What is proofing? The rest where the yeast generates gas and the dough puffs up. There are two: a short one before the cold, and the second that starts in the fridge and finishes on the counter.

What is tangzhong? A cooked paste of flour + liquid that pre-gelatinizes the starch; it holds more water → softer bread that lasts for days.

Where do I knead? Mix in the bowl, knead on the counter (that’s where you put your body weight into it).

Do I flour the counter? As little as possible. This dough is sticky on purpose; too much flour dries it out. Better a light dusting or a few drops of oil on your hands.

When do I add the butter? After kneading ~5 min, once the dough is smooth and elastic (not at the start: fat slows gluten down).

Does imitation vanilla work? Yes. It’s artificial, so use a little more and add orange zest to compensate.

Freezer or regular fridge? Regular fridge. The freezer kills the yeast.

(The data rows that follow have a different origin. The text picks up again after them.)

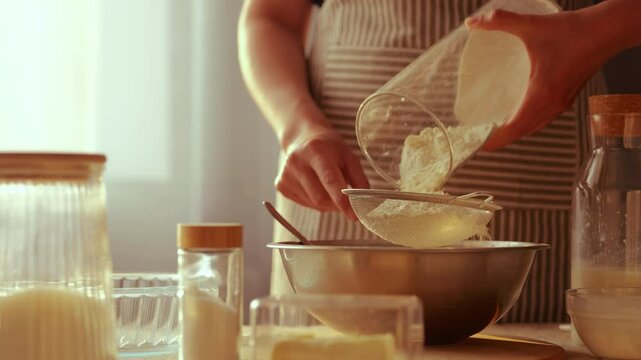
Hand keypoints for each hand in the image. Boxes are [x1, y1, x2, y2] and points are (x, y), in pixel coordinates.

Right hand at [275, 125, 368, 220]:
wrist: (301, 138)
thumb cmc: (329, 148)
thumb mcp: (348, 156)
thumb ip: (359, 178)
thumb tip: (365, 202)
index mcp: (317, 151)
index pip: (329, 180)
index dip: (342, 200)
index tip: (353, 215)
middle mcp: (297, 162)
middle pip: (320, 198)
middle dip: (336, 204)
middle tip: (344, 199)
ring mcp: (286, 175)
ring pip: (313, 203)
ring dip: (327, 203)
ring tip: (327, 186)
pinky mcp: (281, 185)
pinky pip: (304, 203)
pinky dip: (315, 201)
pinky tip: (315, 186)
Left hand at [465, 9, 617, 149]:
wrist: (608, 31)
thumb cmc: (574, 31)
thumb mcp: (532, 26)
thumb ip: (501, 21)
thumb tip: (473, 22)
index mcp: (542, 94)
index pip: (514, 128)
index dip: (495, 140)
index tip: (477, 144)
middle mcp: (552, 104)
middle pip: (521, 132)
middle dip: (499, 139)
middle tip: (478, 137)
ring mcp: (561, 103)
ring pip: (533, 127)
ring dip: (514, 131)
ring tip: (493, 129)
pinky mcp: (567, 98)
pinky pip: (543, 119)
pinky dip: (527, 123)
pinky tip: (518, 114)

Cinnamon filling in the fridge? No: leave it out, covered, so the butter stays spreadable.

Lessons for next time

  1. Respect the retard clock. 12-13 h max at this yeast dose (7 g). If you need 18-24 h, drop to 5 g. Overdo it = beer smell and dense crumb.
  2. Bake the rolls together, not spread apart: less crust, softer.
  3. Pull them earlier (~13-14 min for small pieces) and go by the toothpick / 88-90 °C, not by the top color.
  4. Cream bath only in a rimmed pan with the rolls together.
  5. Glaze warm and cover for a few minutes to soften.
  6. Have foil ready or a plan B (lower rack / shield pan) before you start.
  7. They came out a bit sweet → spread the filling evenly across all 12 pieces (if you bake only 6, use half the filling) or drop the brown sugar from 110 to ~90 g. Evaporated milk and the glaze also add sweetness.